**Problem**
From the first line to the last, print the records exactly.

"""

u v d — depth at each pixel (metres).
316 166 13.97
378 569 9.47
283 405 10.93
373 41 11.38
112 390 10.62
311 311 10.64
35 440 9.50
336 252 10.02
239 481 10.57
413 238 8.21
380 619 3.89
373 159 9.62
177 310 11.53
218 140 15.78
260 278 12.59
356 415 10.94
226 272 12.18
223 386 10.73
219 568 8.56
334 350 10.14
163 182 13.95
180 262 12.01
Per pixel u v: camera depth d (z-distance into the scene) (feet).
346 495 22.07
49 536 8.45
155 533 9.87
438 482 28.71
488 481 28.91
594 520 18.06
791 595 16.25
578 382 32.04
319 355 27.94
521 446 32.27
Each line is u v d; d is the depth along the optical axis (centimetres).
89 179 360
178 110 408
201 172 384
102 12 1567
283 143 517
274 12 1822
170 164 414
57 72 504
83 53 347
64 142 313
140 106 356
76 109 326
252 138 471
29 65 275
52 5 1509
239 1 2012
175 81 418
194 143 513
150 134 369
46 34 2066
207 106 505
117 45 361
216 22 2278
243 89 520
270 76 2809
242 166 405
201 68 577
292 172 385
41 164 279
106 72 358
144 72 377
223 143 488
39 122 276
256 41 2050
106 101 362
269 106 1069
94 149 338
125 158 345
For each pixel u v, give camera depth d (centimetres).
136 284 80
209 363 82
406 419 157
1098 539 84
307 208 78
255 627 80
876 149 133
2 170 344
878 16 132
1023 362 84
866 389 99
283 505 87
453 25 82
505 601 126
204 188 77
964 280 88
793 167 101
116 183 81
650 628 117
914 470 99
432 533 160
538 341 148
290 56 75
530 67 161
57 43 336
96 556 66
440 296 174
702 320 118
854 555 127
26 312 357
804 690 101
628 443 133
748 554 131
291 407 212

"""

**Solution to this task**
u v d — depth at each pixel (metres).
316 166 13.97
378 569 9.47
283 405 10.93
373 41 11.38
112 390 10.62
311 311 10.64
35 440 9.50
336 252 10.02
239 481 10.57
413 238 8.21
380 619 3.89
373 159 9.62
177 310 11.53
218 140 15.78
260 278 12.59
356 415 10.94
226 272 12.18
223 386 10.73
219 568 8.56
334 350 10.14
163 182 13.95
180 262 12.01
Per pixel u v: camera depth d (z-distance into the scene) (feet).
346 495 22.07
49 536 8.45
155 533 9.87
438 482 28.71
488 481 28.91
594 520 18.06
791 595 16.25
578 382 32.04
319 355 27.94
521 446 32.27
Each line is u v d; d is the depth along the optical axis (centimetres).
89 179 360
178 110 408
201 172 384
102 12 1567
283 143 517
274 12 1822
170 164 414
57 72 504
83 53 347
64 142 313
140 106 356
76 109 326
252 138 471
29 65 275
52 5 1509
239 1 2012
175 81 418
194 143 513
150 134 369
46 34 2066
207 106 505
117 45 361
216 22 2278
243 89 520
270 76 2809
242 166 405
201 68 577
292 172 385
41 164 279
106 72 358
144 72 377
223 143 488
39 122 276
256 41 2050
106 101 362
269 106 1069
94 149 338
125 158 345
For each pixel u v, give camera depth d (centimetres).
136 284 80
209 363 82
406 419 157
1098 539 84
307 208 78
255 627 80
876 149 133
2 170 344
878 16 132
1023 362 84
866 389 99
283 505 87
453 25 82
505 601 126
204 188 77
964 280 88
793 167 101
116 183 81
650 628 117
914 470 99
432 533 160
538 341 148
290 56 75
530 67 161
57 43 336
96 556 66
440 296 174
702 320 118
854 555 127
26 312 357
804 690 101
628 443 133
748 554 131
291 407 212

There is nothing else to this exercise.